Agli inizi degli anni 50 - avevo undici, dodici anni - ed ero già un inguaribile appassionato di canzoni, specialmente quelle napoletane - conobbi un cantante dalla voce d'oro, si chiamava Mario Abbate.
Pensate, io avevo a capo del mio letto in sala da pranzo, (casa mia era modesta e povera: camera da letto per i miei genitori, papà a lungo disoccupato e mamma donna di casa, una sala quadrata con tavolo anch'esso quadrato, buffet e controbuffet, e il mio letto, e una cucina piccolissima e fredda; il bagno era uno sgabuzzino di due metri per due metri, con un finestrino alto lassù dove la luce penetrava a malapena, e un gancio di ferro a portata di mano per infilarci i fogli di carta di giornale al posto della carta igienica), dicevo, avevo a capo del mio letto una grossa radio "marca Geloso", di quelle a valvole, dove le stazioni si cercavano girando una manopola che metteva in movimento una barra verticale; e girando girando gracchiava fino a che non si trovava una stazione, sulle onde medie (io non capivo che erano 'ste onde medie, ma mi adeguavo), e allora la fermavo.
Si può dire che ero io il signore della radio, ché mio padre era sempre in giro a cercare lavoro e mamma sempre indaffarata a mandare avanti una barca che faceva acqua da tutte le parti, con me e mio fratello che quando non eravamo a scuola le gironzolavamo sempre intorno.
Era una vita da tirare avanti alla bell'e meglio, per i miei genitori, ma per me ragazzino scorreva piacevole tra i giochi coi compagni di sotto al prato sangiovanni, una vasta distesa di terra circondata da poche abitazioni, tra cui la nostra (in affitto, s'intende) fuori della porta grande del paese (c'è ancora, questo portone medievale alto e grosso e rovinato dal tempo, oggi è sempre aperta; ma allora di sera si chiudeva ancora, qualche volta)
La radio era la cosa che amavo di più.
Uscivo da scuola e tornavo di corsa, perché all'una, ricordo, c'era sempre un programma di canzoni; un giorno Angelini e la sua orchestra con la sigla "c'è una chiesetta, amor"; oppure Angelini e otto strumenti, con la sigla "dove e quando", con Nilla Pizzi, Carla Boni, Gino Latilla, Achille Togliani e il duo Fasano; un'altra volta l'orchestra di Semprini o quella del maestro Francesco Ferrari o quella di Pippo Barzizza o Armando Fragna (questa con Giorgio Consolini, Clara Iaione, Vittoria Mongardi, Luciano Benevene).
Da questa radio ho ascoltato tutti i festival di Sanremo e i primi festival della canzone napoletana.

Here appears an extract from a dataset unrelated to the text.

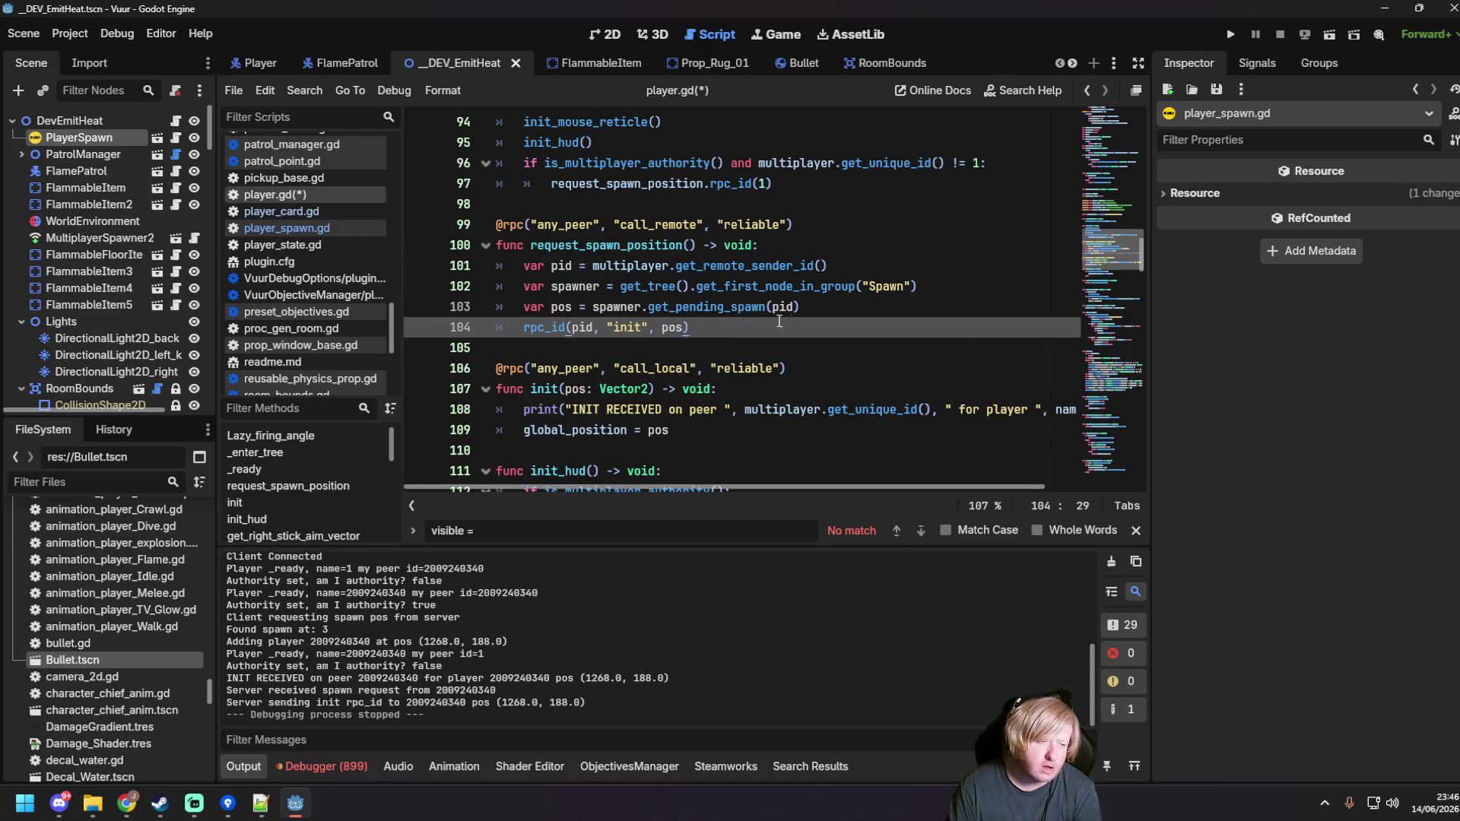
{"action": "left_click", "coordinate": [867, 304]}
{"action": "key", "text": "ctrl+s"}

Da questa radio ho ascoltato per la prima volta la voce divina di Mario Abbate
Poi venne la televisione, e anche papà poté acquistare uno di quegli immensi scatoloni ingombranti e bizzosi con uno schermo bombato. E i festival cominciammo a seguirli alla televisione.
Era il 1951 quando uscì il primo numero di "Sorrisi e Canzoni" che trattava solo di canzoni e di cantanti, con fotografie e notizie e biografie di artisti della rai, celebri e non.
E forse fu proprio da quelle pagine che seppi di lui e della sua vita, del papà artigiano in piazza san Ferdinando a Napoli, delle sue prime esibizioni (col suo vero nome, Salvatore) nelle prime sceneggiate (che allora erano altra cosa da quelle di camorra e guappi di Mario Merola) con la compagnia di Salvatore Cafiero e di Eugenio Fumo.
Era il 1951 quando lo sentii per la prima volta dipingere con la voce "malafemmena" di Totò. Che emozione, ragazzi. Credetemi, nessuna voce mi commuoveva come la sua.
Nel 1965 finalmente dopo tanti piazzamenti d'onore (secondi posti) porta al successo e al primo posto la canzone "core napulitano".
Mario Abbate era diventato uno dei miei idoli ormai da molto tempo, insieme a Franco Ricci, a Pina Lamara e a tanti altri.
Fece anche teatro ma a me piace ricordarlo come cantante; e interprete di stupende indimenticabili canzoni come "Anema e core"; ma soprattutto quella "Indifferentemente" che ancora una volta arriverà al secondo posto al festival di Napoli dell'anno 1963; ma che nel tempo, e a buon diritto grazie anche e soprattutto alla sua esecuzione da gran maestro, entrerà nel novero delle "classiche".
Non scorderò mai la sua eleganza, la sua bonomia e la sua voce meravigliosa.